*** Opening of Records shown ***
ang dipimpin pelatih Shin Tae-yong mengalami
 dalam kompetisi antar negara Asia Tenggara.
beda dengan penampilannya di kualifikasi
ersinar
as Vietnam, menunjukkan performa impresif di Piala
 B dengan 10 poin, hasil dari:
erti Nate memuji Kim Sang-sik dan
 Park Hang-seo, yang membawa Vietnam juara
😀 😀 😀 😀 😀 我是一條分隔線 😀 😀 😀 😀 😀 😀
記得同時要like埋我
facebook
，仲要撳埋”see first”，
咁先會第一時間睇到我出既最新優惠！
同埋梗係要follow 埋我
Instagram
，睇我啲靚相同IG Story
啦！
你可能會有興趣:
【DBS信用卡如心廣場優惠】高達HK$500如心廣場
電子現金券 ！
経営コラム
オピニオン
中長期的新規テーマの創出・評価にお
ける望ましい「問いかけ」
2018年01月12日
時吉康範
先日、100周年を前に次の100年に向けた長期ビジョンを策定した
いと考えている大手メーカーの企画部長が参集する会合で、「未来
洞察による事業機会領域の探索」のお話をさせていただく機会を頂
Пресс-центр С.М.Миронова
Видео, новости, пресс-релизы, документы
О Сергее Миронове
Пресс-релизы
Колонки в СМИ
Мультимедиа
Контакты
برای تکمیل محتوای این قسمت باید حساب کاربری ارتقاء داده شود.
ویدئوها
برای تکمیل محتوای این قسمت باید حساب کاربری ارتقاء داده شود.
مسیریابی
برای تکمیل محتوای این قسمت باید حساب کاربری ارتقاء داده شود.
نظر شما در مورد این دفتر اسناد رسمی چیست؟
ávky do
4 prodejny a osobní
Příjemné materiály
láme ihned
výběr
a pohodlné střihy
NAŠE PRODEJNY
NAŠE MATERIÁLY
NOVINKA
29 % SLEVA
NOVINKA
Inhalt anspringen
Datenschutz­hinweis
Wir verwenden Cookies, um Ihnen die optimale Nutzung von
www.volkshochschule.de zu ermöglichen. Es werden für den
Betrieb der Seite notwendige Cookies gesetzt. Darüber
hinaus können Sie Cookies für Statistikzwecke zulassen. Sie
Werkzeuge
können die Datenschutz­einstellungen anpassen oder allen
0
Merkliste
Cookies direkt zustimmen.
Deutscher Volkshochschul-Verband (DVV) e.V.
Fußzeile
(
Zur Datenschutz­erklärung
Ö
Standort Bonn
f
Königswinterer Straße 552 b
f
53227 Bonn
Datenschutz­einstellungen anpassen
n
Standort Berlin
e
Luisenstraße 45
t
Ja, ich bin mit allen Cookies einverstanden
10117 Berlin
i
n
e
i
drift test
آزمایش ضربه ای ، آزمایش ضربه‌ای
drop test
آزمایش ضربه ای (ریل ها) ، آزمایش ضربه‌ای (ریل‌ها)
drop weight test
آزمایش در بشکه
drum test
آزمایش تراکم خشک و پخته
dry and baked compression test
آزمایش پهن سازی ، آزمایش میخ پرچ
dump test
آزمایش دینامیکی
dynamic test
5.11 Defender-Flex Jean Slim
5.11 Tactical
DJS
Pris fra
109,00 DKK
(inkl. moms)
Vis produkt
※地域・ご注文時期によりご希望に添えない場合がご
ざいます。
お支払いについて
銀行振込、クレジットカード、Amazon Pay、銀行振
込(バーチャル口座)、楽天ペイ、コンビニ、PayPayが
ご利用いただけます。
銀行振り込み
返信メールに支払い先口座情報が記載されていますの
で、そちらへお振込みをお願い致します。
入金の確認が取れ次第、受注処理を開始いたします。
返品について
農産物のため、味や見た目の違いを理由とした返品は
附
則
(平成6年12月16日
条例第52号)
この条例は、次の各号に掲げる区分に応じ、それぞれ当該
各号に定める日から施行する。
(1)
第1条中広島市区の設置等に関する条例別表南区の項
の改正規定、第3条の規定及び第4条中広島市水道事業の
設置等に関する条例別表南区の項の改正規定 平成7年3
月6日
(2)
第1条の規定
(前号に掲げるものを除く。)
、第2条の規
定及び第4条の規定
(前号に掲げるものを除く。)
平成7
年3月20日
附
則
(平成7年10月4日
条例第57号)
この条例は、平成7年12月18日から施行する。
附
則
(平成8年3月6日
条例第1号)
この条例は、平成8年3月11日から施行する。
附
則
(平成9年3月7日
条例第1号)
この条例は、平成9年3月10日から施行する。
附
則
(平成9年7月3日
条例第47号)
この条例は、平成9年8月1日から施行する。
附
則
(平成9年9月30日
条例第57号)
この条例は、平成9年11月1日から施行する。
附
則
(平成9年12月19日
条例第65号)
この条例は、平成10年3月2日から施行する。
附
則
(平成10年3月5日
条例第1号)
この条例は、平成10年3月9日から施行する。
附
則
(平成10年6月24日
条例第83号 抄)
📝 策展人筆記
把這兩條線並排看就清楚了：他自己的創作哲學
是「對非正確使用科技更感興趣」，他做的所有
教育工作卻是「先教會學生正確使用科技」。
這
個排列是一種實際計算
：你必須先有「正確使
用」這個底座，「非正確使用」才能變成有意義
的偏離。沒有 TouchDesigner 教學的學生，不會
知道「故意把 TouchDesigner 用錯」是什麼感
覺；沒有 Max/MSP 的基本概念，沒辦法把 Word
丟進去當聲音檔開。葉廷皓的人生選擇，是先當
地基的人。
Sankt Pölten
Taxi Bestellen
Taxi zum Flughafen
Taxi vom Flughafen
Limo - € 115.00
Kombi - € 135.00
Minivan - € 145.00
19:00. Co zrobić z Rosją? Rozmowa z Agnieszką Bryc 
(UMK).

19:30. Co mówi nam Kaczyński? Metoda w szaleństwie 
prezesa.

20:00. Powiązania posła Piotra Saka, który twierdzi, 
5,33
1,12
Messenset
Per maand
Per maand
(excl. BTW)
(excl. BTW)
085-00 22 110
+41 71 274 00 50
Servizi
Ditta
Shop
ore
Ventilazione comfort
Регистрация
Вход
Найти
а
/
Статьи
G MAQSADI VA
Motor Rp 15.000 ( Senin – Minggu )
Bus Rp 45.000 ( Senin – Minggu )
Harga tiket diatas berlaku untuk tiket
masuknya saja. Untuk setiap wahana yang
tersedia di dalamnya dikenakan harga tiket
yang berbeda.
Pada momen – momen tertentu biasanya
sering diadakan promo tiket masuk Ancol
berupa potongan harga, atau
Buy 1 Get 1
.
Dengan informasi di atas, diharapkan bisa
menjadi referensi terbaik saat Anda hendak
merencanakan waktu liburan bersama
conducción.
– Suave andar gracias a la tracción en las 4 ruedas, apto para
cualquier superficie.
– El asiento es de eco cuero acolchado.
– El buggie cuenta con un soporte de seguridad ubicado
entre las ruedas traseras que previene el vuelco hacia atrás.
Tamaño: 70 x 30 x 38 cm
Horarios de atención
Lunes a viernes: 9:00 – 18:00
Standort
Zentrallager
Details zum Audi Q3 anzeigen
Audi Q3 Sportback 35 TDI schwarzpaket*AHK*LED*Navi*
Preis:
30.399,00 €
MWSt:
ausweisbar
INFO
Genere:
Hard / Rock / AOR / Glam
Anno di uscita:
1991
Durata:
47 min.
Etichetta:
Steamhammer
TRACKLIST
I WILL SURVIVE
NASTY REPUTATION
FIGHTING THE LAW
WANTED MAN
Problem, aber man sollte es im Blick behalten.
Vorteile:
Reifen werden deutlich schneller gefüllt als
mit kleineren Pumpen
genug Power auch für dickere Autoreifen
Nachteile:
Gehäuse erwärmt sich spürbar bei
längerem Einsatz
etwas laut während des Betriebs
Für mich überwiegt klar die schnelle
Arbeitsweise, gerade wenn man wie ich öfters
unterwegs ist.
*** Close of Records shown ***
__Work instruction__. Return only what runs from the line containing "Problem, aber man" to the last line of the records above, both ends included, exactly as written.

__Your response__.
Problem, aber man sollte es im Blick behalten.
Vorteile:
Reifen werden deutlich schneller gefüllt als
mit kleineren Pumpen
genug Power auch für dickere Autoreifen
Nachteile:
Gehäuse erwärmt sich spürbar bei
längerem Einsatz
etwas laut während des Betriebs
Für mich überwiegt klar die schnelle
Arbeitsweise, gerade wenn man wie ich öfters
unterwegs ist.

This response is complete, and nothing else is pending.